Once the flow is calculated, it is necessary to identify the nodes to be migrated. In doing so, it is essential that the edge-cut as well as the amount of data migration are minimized in addition to restoring the balance, and this process has to be in parallel.
In [83] this was achieved by using formula (8) to decide the amount of load to be moved, taking into account the minimization of edge-cut and load balancing. Nodes are selected using the idea of relative gain (Section 3.4.3). Results in [83] on an adaptive finite element problem with a mesh of 31172 nodes refined in 8 steps to 224843 nodes showed that this approach was successful. On the Cray T3D, the time for each dynamic load balancing associated with each refinement was less than a second for 64 processors. Furthermore, the edge-cut was competitive with those produced by repartitioning the meshes. The most telling fact of all was that the number of nodes migrated was as little as a few percent of the total number of nodes, compared with near 100% for repartitioning.
In [70,71], the parallel METIS algorithm [50] was extended to add the capability of dynamic load balancing. One of the differences compared to JOSTLE-MD is that dynamic load balancing was not applied on the original graph. The proposed algorithm took a two stage approach - the multilevel diffusion stage, followed by the multilevel refinement stage. When applied to a partitioned mesh with unbalanced load, the algorithm first generated a multilevel of meshes, one coarser than the other. Dynamic load balancing was then carried out on the coarse meshes, using either ``directed diffusion'' or ``undirected diffusion''. The former used the algorithm of potentials of Section 4.3.4 to calculate the flow, while the latter was close to the classical diffusion algorithm of Section 4.3.1. Boundary vertices were visited in a random order and moved to the neighbor to achieve load balance. After the load was balanced, multilevel refinement started and the graph was refined. Boundary vertices were again visited randomly and checked to see if migration of them to a neighboring processor would result in reduced deviation from the original partitioning; reduced edge-cut or improved load balance. The algorithm was compared against JOSTLE-MD and was shown to be very competitive.
In [67] a layer process was used for node selection. Each boundary node is assigned a label equal to the partition that has the maximum number of nodes that are adjacent to this node. Nodes that are adjacent to the boundary nodes are then marked based on the labels of the boundary nodes. The process is recursively carried out until all of the nodes are marked.
In [13,25,26], element selection for the so called tiling algorithm and the iterative tree balancing algorithm is based on the idea of priority, similar to the concept of gain used in the K-L algorithm. Elements are assigned priorities (initially zero) based on the locality of their neighbors. An element's priority is decreased by one for each neighbor in its own processor, increased by two for each neighbor in an importing processor, and decreased by two for each neighbor in any other processor.

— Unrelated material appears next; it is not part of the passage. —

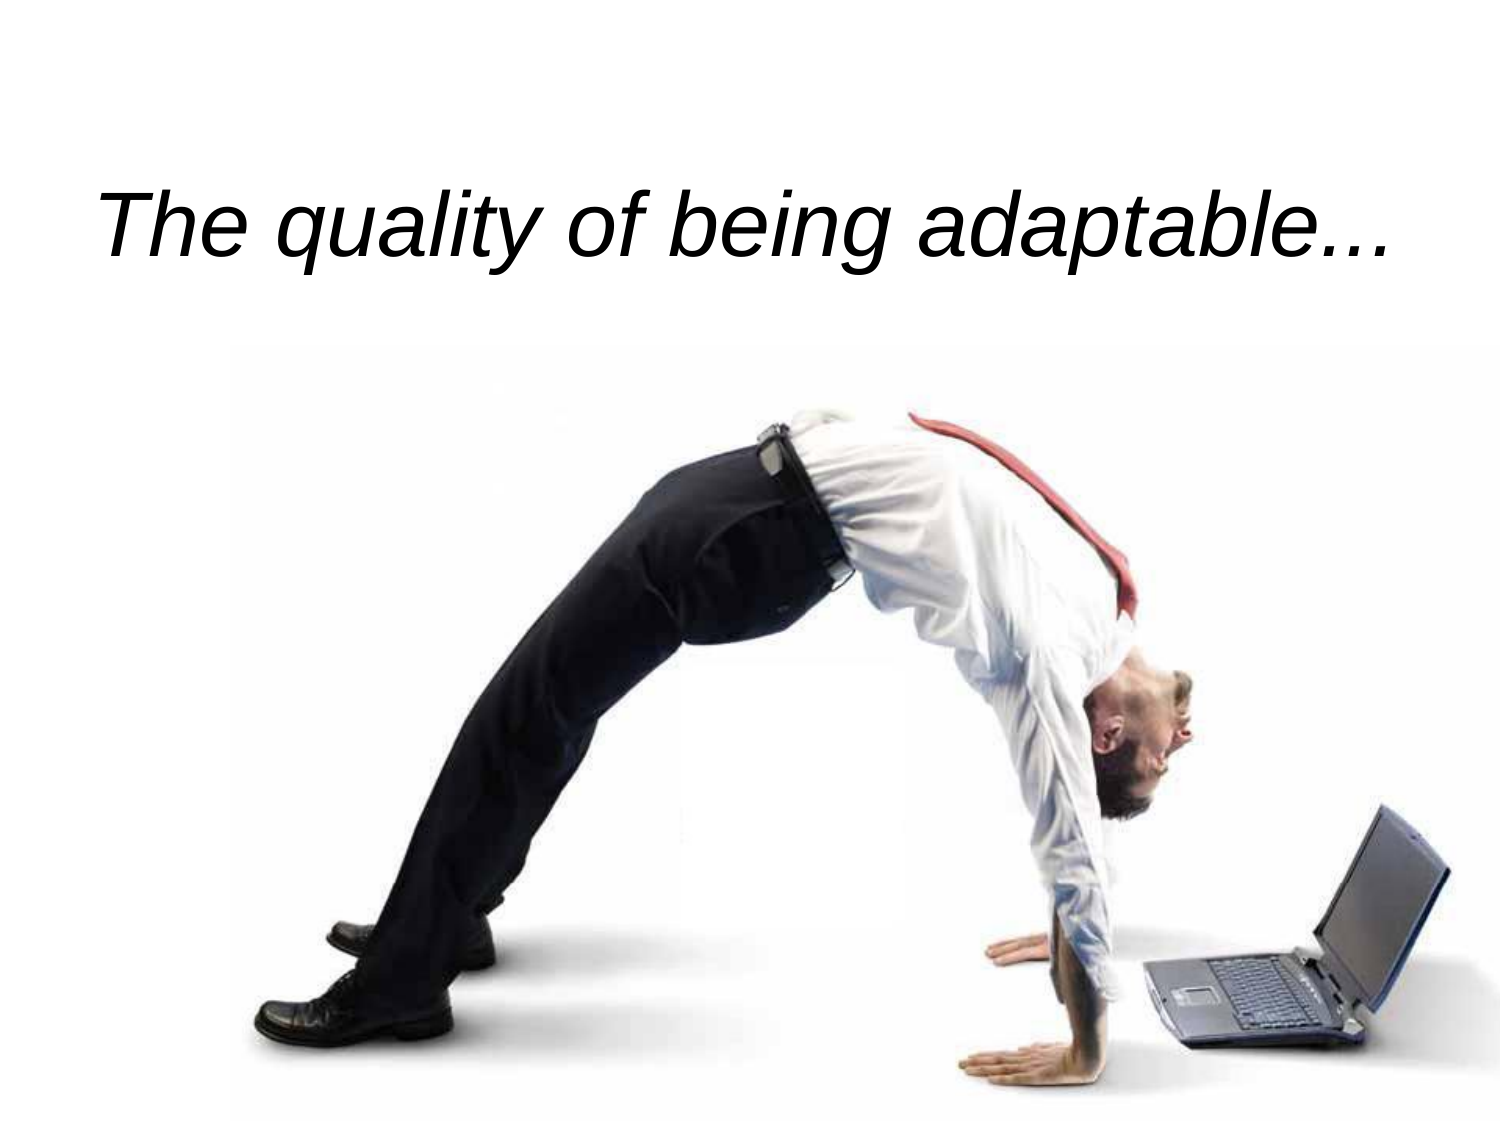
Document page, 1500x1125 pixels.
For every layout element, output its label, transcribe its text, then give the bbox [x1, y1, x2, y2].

picture [230, 345, 1500, 1121]
list The quality of being adaptable... [74, 44, 1425, 772]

An important aspect of the node selection process is that nodes need to be selected to minimize the data migration in addition to minimizing the edge-cut. In [70], the size and weight of a vertex are defined as the cost of migrating this vertex and the work load of this vertex, respectively. A vertex is dirty if it is displaced (no longer on its original subdomain) in the process of balancing. Two heuristics for reducing the TotalV (the total sum of the size of dirty vertices after load balancing) and MaxV (maximum of the sums of the sizes of vertices which migrate into or out of any one partition after load balancing) were proposed. This is necessary partly because in ParMETIS, load balancing was carried out on coarse graphs, where each vertex represents a varying number of original vertices of the graph. Nonetheless the technique can be useful for applications where the mesh nodes have heterogeneous loads due to, say, the use of the local time stepping or local spatial approximation schemes.
The first heuristic was proposed to minimize MaxV. It was applied in the multilevel diffusion stage and involved a suppression factor. The density of the vertex is its weight divided by its size. What flow calculations give is the amount of load (the sum of the vertex weights) that need to be migrated to restore the load balance. Clearly to satisfy a given flow, it is cheaper to send vertices of higher density. Thus it was proposed [70] that only vertices with a density higher than the average vertex density of the graph multiplied by the suppression factor qualified for migration. The second heuristic was proposed to reduce TotalV. Here priority was given to the migration of dirty vertices by the use of a cleanness factor in the multilevel refinement stage. Only those clean vertices whose gain is greater than their size times the cleanness factor were considered for migration. The use of either heuristic may increase the edge-cut [70], nonetheless it was possible to improve both TotalV and MaxV with only a slight deterioration of edge-cut.